William James detailed these experiences in his turn of the 20th century book, "The Varieties of Religious Experience." Bill Wilson, founder of Alcoholics Anonymous, read James' book for confirmation of what he had experienced when he saw the white light in his hospital room after his last drink.

Most people are unaware that American icon Johnny Appleseed was a devoted student of Emmanuel Swedenborg, who not only believed in extrasensory experiences, but wrote a book on heaven and hell, expounding on it being not a place, but a state of mind that continued after death. Swedenborg was read widely in the 1800s, and there is evidence that Abraham Lincoln was familiar with his work.

On the Christian side, there were huge camp meetings – one was reported to have been attended by 50,000 people – where people would go to pray and take part in healings. They were definitely not part of the mainstream churches at the time.

Daniel David Palmer, founder of Chiropractic Medicine, considered himself a magnetic healer, and the founder of osteopathic medicine, Andrew Still, was known to have experimented with Spiritualism.

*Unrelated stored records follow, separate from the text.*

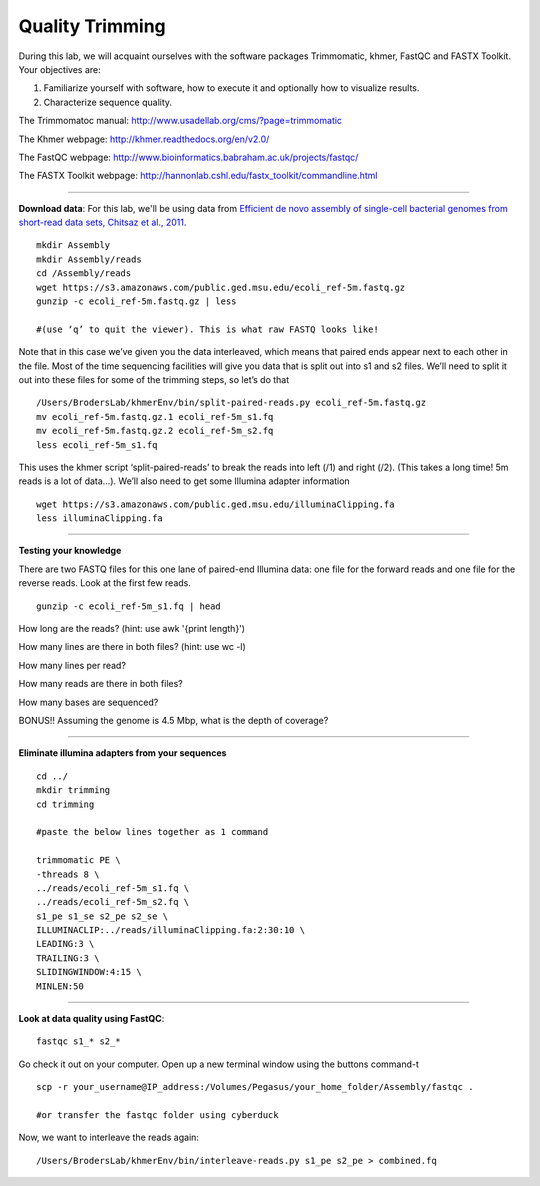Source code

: ================================================ 
Quality Trimming
================================================

During this lab, we will acquaint ourselves with the software packages
Trimmomatic, khmer, FastQC and FASTX Toolkit. Your objectives are:

1. Familiarize yourself with software, how to execute it and optionally how to
   visualize results.
2. Characterize sequence quality.

The Trimmomatoc manual: http://www.usadellab.org/cms/?page=trimmomatic

The Khmer webpage: http://khmer.readthedocs.org/en/v2.0/

The FastQC webpage: http://www.bioinformatics.babraham.ac.uk/projects/fastqc/

The FASTX Toolkit webpage: http://hannonlab.cshl.edu/fastx_toolkit/commandline.html

--------------

**Download data**: For this lab, we'll be using data from `Efficient de novo assembly of single-cell
bacterial genomes from short-read data sets, Chitsaz et al., 2011
<http://www.ncbi.nlm.nih.gov/pubmed/21926975>`__.

::

   mkdir Assembly
   mkdir Assembly/reads 
   cd /Assembly/reads
   wget https://s3.amazonaws.com/public.ged.msu.edu/ecoli_ref-5m.fastq.gz
   gunzip -c ecoli_ref-5m.fastq.gz | less
   
   #(use ‘q’ to quit the viewer). This is what raw FASTQ looks like!

Note that in this case we’ve given you the data interleaved, which means that paired ends appear next to each other in the file. Most of the time sequencing facilities will give you data that is split out into s1 and s2 files. We’ll need to split it out into these files for some of the trimming steps, so let’s do that 

::  
   
   /Users/BrodersLab/khmerEnv/bin/split-paired-reads.py ecoli_ref-5m.fastq.gz
   mv ecoli_ref-5m.fastq.gz.1 ecoli_ref-5m_s1.fq
   mv ecoli_ref-5m.fastq.gz.2 ecoli_ref-5m_s2.fq
   less ecoli_ref-5m_s1.fq

This uses the khmer script ‘split-paired-reads’ to break the reads into left (/1) and right (/2). (This takes a long time! 5m reads is a lot of data...). We’ll also need to get some Illumina adapter information

::

   wget https://s3.amazonaws.com/public.ged.msu.edu/illuminaClipping.fa
   less illuminaClipping.fa
	
--------------

**Testing your knowledge**

There are two FASTQ files for this one lane of paired-end Illumina data: one file for the forward reads and one file for the reverse reads. Look at the first few reads.

::

   gunzip -c ecoli_ref-5m_s1.fq | head
   
   
How long are the reads? (hint: use awk '{print length}')


How many lines are there in both files? (hint: use wc -l)

   
How many lines per read?


How many reads are there in both files?


How many bases are sequenced?


BONUS!! Assuming the genome is 4.5 Mbp, what is the depth of coverage?

--------------

**Eliminate illumina adapters from your sequences**

::
	
   cd ../
   mkdir trimming
   cd trimming

   #paste the below lines together as 1 command

   trimmomatic PE \
   -threads 8 \
   ../reads/ecoli_ref-5m_s1.fq \
   ../reads/ecoli_ref-5m_s2.fq \
   s1_pe s1_se s2_pe s2_se \
   ILLUMINACLIP:../reads/illuminaClipping.fa:2:30:10 \
   LEADING:3 \
   TRAILING:3 \
   SLIDINGWINDOW:4:15 \
   MINLEN:50 
--------------

**Look at data quality using FastQC**:

::

   fastqc s1_* s2_* 

Go check it out on your computer. Open up a new terminal window using the buttons command-t

::

   scp -r your_username@IP_address:/Volumes/Pegasus/your_home_folder/Assembly/fastqc .
   
   #or transfer the fastqc folder using cyberduck


Now, we want to interleave the reads again:

::

   /Users/BrodersLab/khmerEnv/bin/interleave-reads.py s1_pe s2_pe > combined.fq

Mary Baker Eddy, who repudiated it later in life, was also known to have had contact with the Spiritualists.

So what eventually became mainstream was often founded on the edge of religious experience early on.

It is rather eye-opening that this recent study by the Pew Center seems to conclude that this is all "new information."

In reality, Americans have been sampling other cultural experiences brought here from visitors, slaves and the builders of the early railroads from Asia. Native American culture also contributed to religious experimentation.

Religious melding and blending has been a part of America since its inception. It is as American as apple pie.